In a simple test, my search for "german measles" on PubMed itself retrieved 183 hits. Hakia pulled back just 17. There could be various reasons for that, including the fact that hakia currently indexes a subset of the content that PubMed itself can reach. Behind-the-scenes hakia magic may even have decided that 166 of the articles were irrelevant... although that seems unlikely. A decision as to which interface best displays the results probably comes down to personal preference, and the nature of the task being performed. For me hakia came out just ahead on appearance, and I can't really comment as to which results were better. The inflexible way in which most journal content is corralled and guarded by mainstream publishers is certainly not hakia's fault, but being limited to working with the stilted text of a short abstract must surely diminish the company's ability to extract significant meaning. It would be interesting to see the extent to which the results changed if hakia were able to read the full text of articles such as the freely available ones in PubMed Central.

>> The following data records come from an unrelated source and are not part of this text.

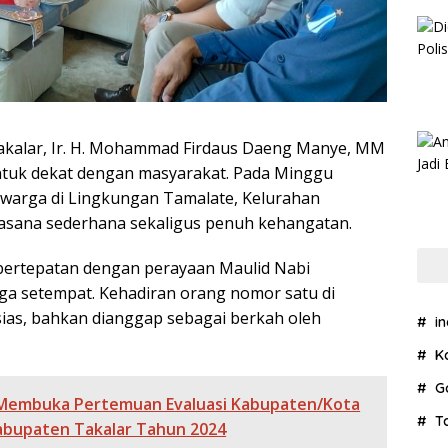
akalar, Ir. H. Mohammad Firdaus Daeng Manye, MM
tuk dekat dengan masyarakat. Pada Minggu
warga di Lingkungan Tamalate, Kelurahan
sana sederhana sekaligus penuh kehangatan.
 bertepatan dengan perayaan Maulid Nabi
a setempat. Kehadiran orang nomor satu di
sias, bahkan dianggap sebagai berkah oleh
i
K
G
r Membuka Pertemuan Evaluasi Kabupaten/Kota
T
abupaten Takalar Tahun 2024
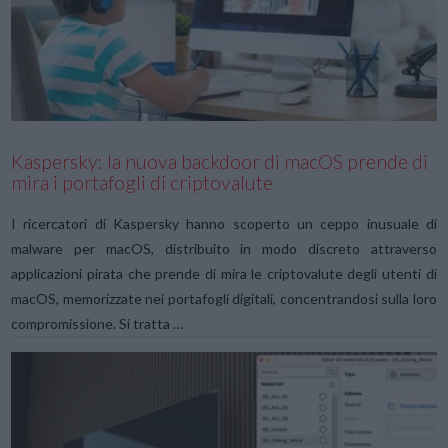
VIEW POST
Kaspersky: la nuova backdoor di macOS prende di
mira i portafogli di criptovalute
I ricercatori di Kaspersky hanno scoperto un ceppo inusuale di
malware per macOS, distribuito in modo discreto attraverso
applicazioni pirata che prende di mira le criptovalute degli utenti di
macOS, memorizzate nei portafogli digitali, concentrandosi sulla loro
compromissione. Si tratta …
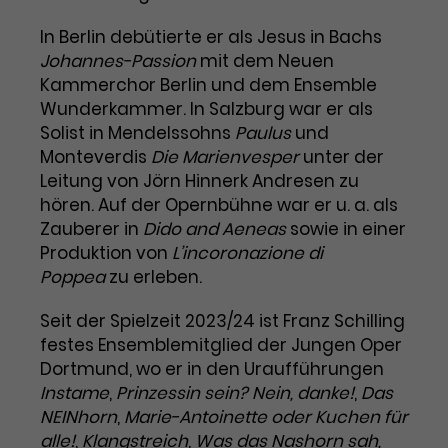
Benutzer*in wiedererkannt werden,
Marketing
und es wird Zugang zu
In Berlin debütierte er als Jesus in Bachs
Laufzeit
2 Jahre
Diese Gruppe beinhaltet alle Scripte, die es uns
geschützten Bereichen gewährt.
Johannes-Passion
mit dem Neuen
ermöglichen die Leistung unserer
Dieses Cookie wird von Google
Werbekampagnen zu analysieren und
Kammerchor Berlin und dem Ensemble
Conversions zu messen. Außerdem helfen sie
Analytics installiert. Das Cookie
Wunderkammer. In Salzburg war er als
uns dabei Werbeanzeigen und Inhalte besser auf
wird verwendet, um
die Interessen unserer Nutzer abzustimmen.
Solist in Mendelssohns
Paulus
und
Name
cookie_optin
Besucher*innen-, Sitzungs- und
Monteverdis
Die Marienvesper
unter der
Cookie-Informationen
Name
Kampagnendaten zu berechnen
_gcl_au
Leitung von Jörn Hinnerk Andresen zu
Anbieter
TYPO3
Zweck
und die Nutzung der Website für
hören. Auf der Opernbühne war er u. a. als
Anbieter
Google Ads
den Analysebericht der Website zu
Zauberer in
Dido and Aeneas
sowie in einer
Laufzeit
1 Monat
verfolgen. Die Cookies speichern
Produktion von
L’incoronazione di
Laufzeit
3 Monate
Informationen anonym und weisen
Enthält die gewählten Tracking-
Poppea
zu erleben.
eine zufallsgenerierte Nummer zu,
Zweck
Optin-Einstellungen.
Wird von Google verwendet, um
um Besuche zu erkennen.
Seit der Spielzeit 2023/24 ist Franz Schilling
die Effizienz von Werbeanzeigen zu
messen und Conversions zu
festes Ensemblemitglied der Jungen Oper
Zweck
speichern. Dieses Cookie hilft dabei
Dortmund, wo er in den Uraufführungen
nachzuvollziehen, ob Nutzer über
Instame
,
Prinzessin sein? Nein, danke!
,
Das
Name
_gid
Google-Anzeigen auf unsere
NEINhorn
,
Marie-Antoinette oder Kuchen für
Website gelangt sind.
alle!
Anbieter
,
Klangstreich
Google Analytics
,
Was das Nashorn sah,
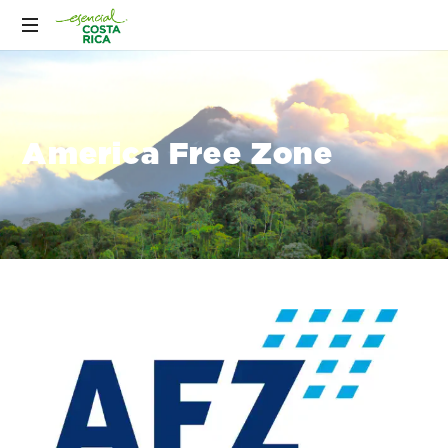
America Free Zone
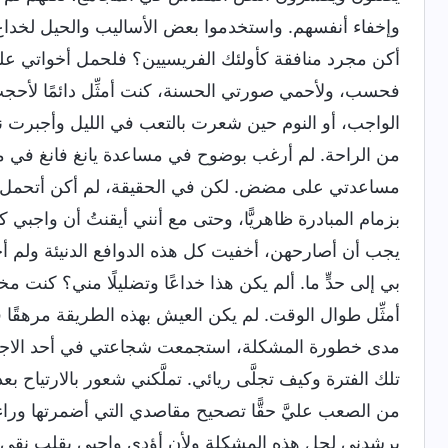
وإخفاء أنفسهم. واستخدموا بعض الأساليب والحيل لخداع ال
أكن مجرد منافقة كأولئك الفريسيين؟ فلحمل أخواتي على ا
فحسب، ولأحمي صورتي الحسنة، كنت أمثِّل دائمًا لأحجب 
الواجب، أو النوم حين شعرت بالتعب في الليل وأجب
من الراحة. لم أرغب بوضوح في مساعدة يانغ فانغ في مقطع
مساعدتي على مضض. لكن في الحقيقة، لم أكن أتحمل م
بزمام المبادرة ظاهريًّا، وحتى مع أنني أيقنتُ أن واجبي
يجب أن أصارحهن، أخفيت كل هذه الدوافع الدنيئة ولم أخ
بي إلى حدٍّ ما. ألم يكن هذا خداعًا وتضليلًا مني؟ كنت 
أمثِّل طوال الوقت. لم يكن العيش بهذه الطريقة مرهقًا
مدى خطورة المشكلة، استجمعت شجاعتي في أحد الاجتماع
تلك الفترة وكيف تجلَّى ريائي. تملَّكني شعور بالارتياح 
من الصعب عليَّ حقًّا تصحيح مقاصدي التي أضمرتها وراء أد
يرشدني لحل هذه المشكلة ولأن أؤدي واجبي بقلب نقي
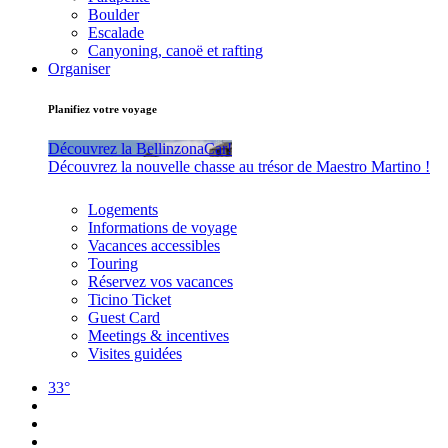
Boulder
Escalade
Canyoning, canoë et rafting
Organiser
Planifiez votre voyage
Découvrez la BellinzonaCar!
Découvrez la nouvelle chasse au trésor de Maestro Martino !
Logements
Informations de voyage
Vacances accessibles
Touring
Réservez vos vacances
Ticino Ticket
Guest Card
Meetings & incentives
Visites guidées
33°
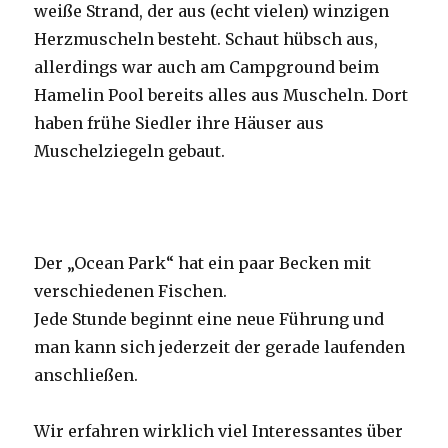
weiße Strand, der aus (echt vielen) winzigen
Herzmuscheln besteht. Schaut hübsch aus,
allerdings war auch am Campground beim
Hamelin Pool bereits alles aus Muscheln. Dort
haben frühe Siedler ihre Häuser aus
Muschelziegeln gebaut.
Der „Ocean Park“ hat ein paar Becken mit
verschiedenen Fischen.
Jede Stunde beginnt eine neue Führung und
man kann sich jederzeit der gerade laufenden
anschließen.
Wir erfahren wirklich viel Interessantes über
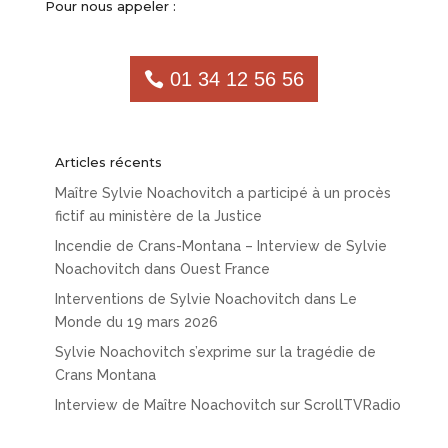
Pour nous appeler :
01 34 12 56 56
Articles récents
Maître Sylvie Noachovitch a participé à un procès
fictif au ministère de la Justice
Incendie de Crans-Montana – Interview de Sylvie
Noachovitch dans Ouest France
Interventions de Sylvie Noachovitch dans Le
Monde du 19 mars 2026
Sylvie Noachovitch s’exprime sur la tragédie de
Crans Montana
Interview de Maître Noachovitch sur ScrollTVRadio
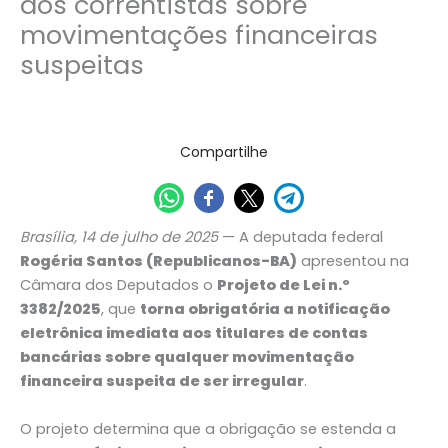
aos correntistas sobre
movimentações financeiras
suspeitas
15/07/2025
Compartilhe
Brasília, 14 de julho de 2025
— A deputada federal
Rogéria Santos (Republicanos-BA)
apresentou na
Câmara dos Deputados o
Projeto de Lei n.º
3382/2025
, que
torna obrigatória a notificação
eletrônica imediata aos titulares de contas
bancárias sobre qualquer movimentação
financeira suspeita de ser irregular
.
O projeto determina que a obrigação se estenda a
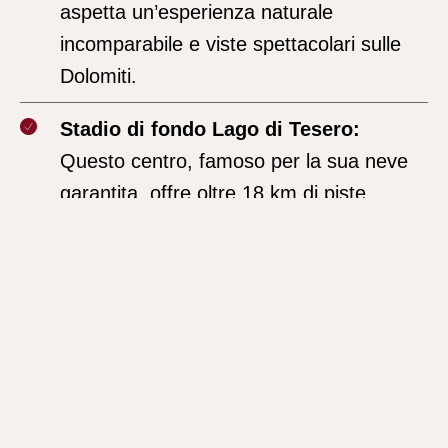
aspetta un’esperienza naturale
incomparabile e viste spettacolari sulle
Dolomiti.
Stadio di fondo Lago di Tesero:
Questo centro, famoso per la sua neve
garantita, offre oltre 18 km di piste
impegnative ed è stato sede di numerose
competizioni internazionali, tra cui i
Campionati del Mondo. Lasciatevi
travolgere dalla lunga tradizione della
Marcialonga e godetevi le eccellenti
condizioni per gli appassionati di sci di
fondo!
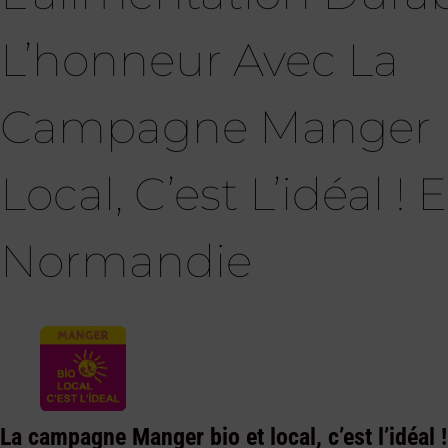
L’honneur Avec La
Campagne Manger B
Local, C’est L’idéal ! 
Normandie
La campagne Manger bio et local, c’est l’idéal 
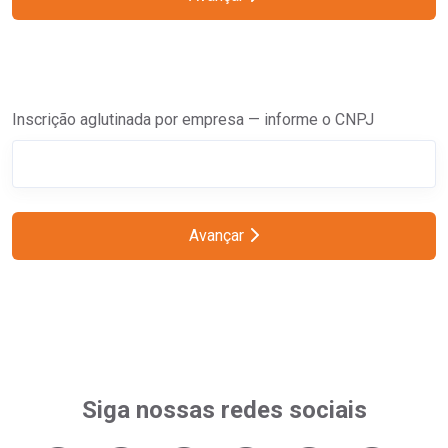
Inscrição aglutinada por empresa — informe o CNPJ
Avançar
Siga nossas redes sociais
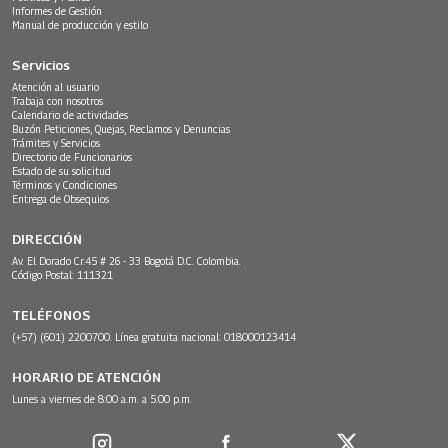
Informes de Gestión
Manual de producción y estilo
Servicios
Atención al usuario
Trabaja con nosotros
Calendario de actividades
Buzón Peticiones, Quejas, Reclamos y Denuncias
Trámites y Servicios
Directorio de Funcionarios
Estado de su solicitud
Términos y Condiciones
Entrega de Obsequios
DIRECCIÓN
Av. El Dorado Cr.45 # 26 - 33 Bogotá D.C. Colombia.
Código Postal: 111321
TELÉFONOS
(+57) (601) 2200700. Línea gratuita nacional: 018000123414
HORARIO DE ATENCIÓN
Lunes a viernes de 8:00 a.m. a 5:00 p.m.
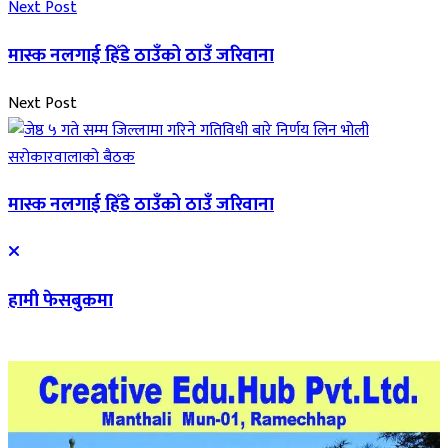
Next Post
मास्क नलगाई हिँडे ठाउँको ठाउँ जरिवाना
Next Post
मास्क नलगाई हिँडे ठाउँको ठाउँ जरिवाना
हामी फेसबुकमा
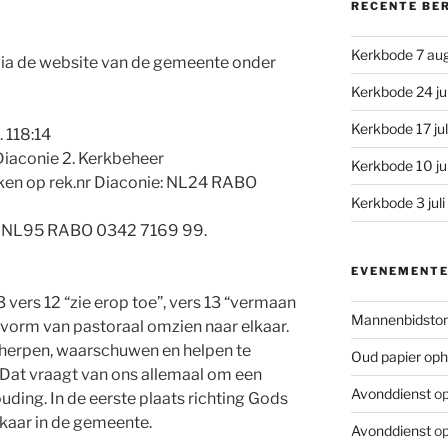
RECENTE BE
Kerkbode 7 au
n via de website van de gemeente onder
Kerkbode 24 ju
Kerkbode 17 ju
. 118:14
. Diaconie 2. Kerkbeheer
Kerkbode 10 ju
ken op rek.nr Diaconie: NL24 RABO
Kerkbode 3 jul
s: NL95 RABO 0342 7169 99.
EVENEMENT
 vers 12 “zie erop toe”, vers 13 “vermaan
Mannenbidsto
en vorm van pastoraal omzien naar elkaar.
cherpen, waarschuwen en helpen te
Oud papier oph
. Dat vraagt van ons allemaal om een
Avonddienst
op
uding. In de eerste plaats richting Gods
kaar in de gemeente.
Avonddienst
op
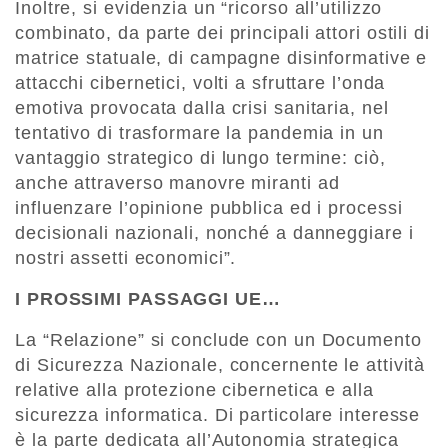
Inoltre, si evidenzia un “ricorso all’utilizzo
combinato, da parte dei principali attori ostili di
matrice statuale, di campagne disinformative e
attacchi cibernetici, volti a sfruttare l’onda
emotiva provocata dalla crisi sanitaria, nel
tentativo di trasformare la pandemia in un
vantaggio strategico di lungo termine: ciò,
anche attraverso manovre miranti ad
influenzare l’opinione pubblica ed i processi
decisionali nazionali, nonché a danneggiare i
nostri assetti economici”.
I PROSSIMI PASSAGGI UE…
La “Relazione” si conclude con un Documento
di Sicurezza Nazionale, concernente le attività
relative alla protezione cibernetica e alla
sicurezza informatica. Di particolare interesse
è la parte dedicata all’Autonomia strategica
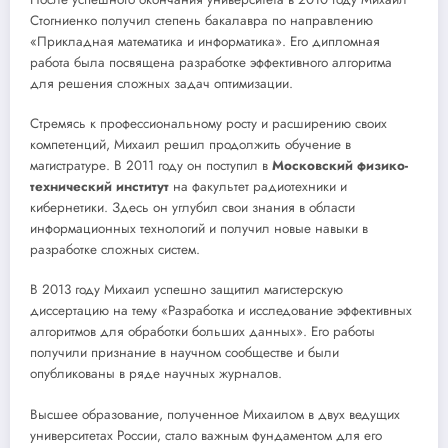
Стогниенко получил степень бакалавра по направлению
«Прикладная математика и информатика». Его дипломная
работа была посвящена разработке эффективного алгоритма
для решения сложных задач оптимизации.
Стремясь к профессиональному росту и расширению своих
компетенций, Михаил решил продолжить обучение в
магистратуре. В 2011 году он поступил в
Московский физико-
технический институт
на факультет радиотехники и
кибернетики. Здесь он углубил свои знания в области
информационных технологий и получил новые навыки в
разработке сложных систем.
В 2013 году Михаил успешно защитил магистерскую
диссертацию на тему «Разработка и исследование эффективных
алгоритмов для обработки больших данных». Его работы
получили признание в научном сообществе и были
опубликованы в ряде научных журналов.
Высшее образование, полученное Михаилом в двух ведущих
университетах России, стало важным фундаментом для его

Engines such as hakia are rarely optimised for the simple keyword search, and tend to excel when given richer queries. Asking "can HIV be cured?" should better put hakia through its paces, and returns a set of results more relevant and more intelligibly (to me, at least) related to the question than PubMed's 327 hits. The text snippets and highlighting employed by hakia also make it easier to work out whether or not to look at any of the results in more detail.

Talking to hakia's Chief Scientific Officer, Dr. Christian F. Hempelmann, at the Semantic Technology Conference last month, he was keen to stress the effort invested in ensuring that hakia understood queries and the documents being searched. Unlike competitors in the market that Hempelmann characterised as taking a statistical and computationally intensive approach to 'understanding' text, hakia employs the same linguistic cues as humans in interpreting the meaning behind a query or the words of a document. Hempelmann suggested that the more brute-force approaches will continue to face scalability issues, whilst asserting that there is 'no ceiling' to hakia's potential growth. Hempelmann himself has been at hakia for two years, building upon a research background in semantic linguistics and (strange but true!) the little-known field of humour research. Talking to him, it is easy to see an evolution from understanding how humour works and how we construct and interpret metaphor to teaching machines to interpret language.

Quoted in the hakia press release, CEO Dr Riza C. Berkan commented,

"PubMed documents, like many other credible databases, represent a unique challenge for search engines like Google, because popularity is simply not the right criteria for retrieving medical information. Hakia's semantic search technology is devoid of all such limitations that come with statistical methods. Instead, hakia’s algorithms search for the best contextual matches of the search query by using medical ontologies."

Medicine is often cited as one of those disciplines in which effective interpretation of professional ontologies will be important in increasing access to information. End user terms such as 'heart attack,' it is claimed, rarely appear in medical literature that limits itself to more precise terminology. As such, I was keen to see how hakia "used medical ontologies" to "search for the best contextual matches."

Unfortunately, every result in a heart attack search included the term 'heart attack' somewhere in the abstract. Are medical researchers beginning to use the same language as the rest of us, or did hakia miss - or ignore - all those papers discussing myocardial infarctions?

Hakia is intriguing and clearly has potential. I am left wondering, though, if this particular data set was a good one to show off its capabilities.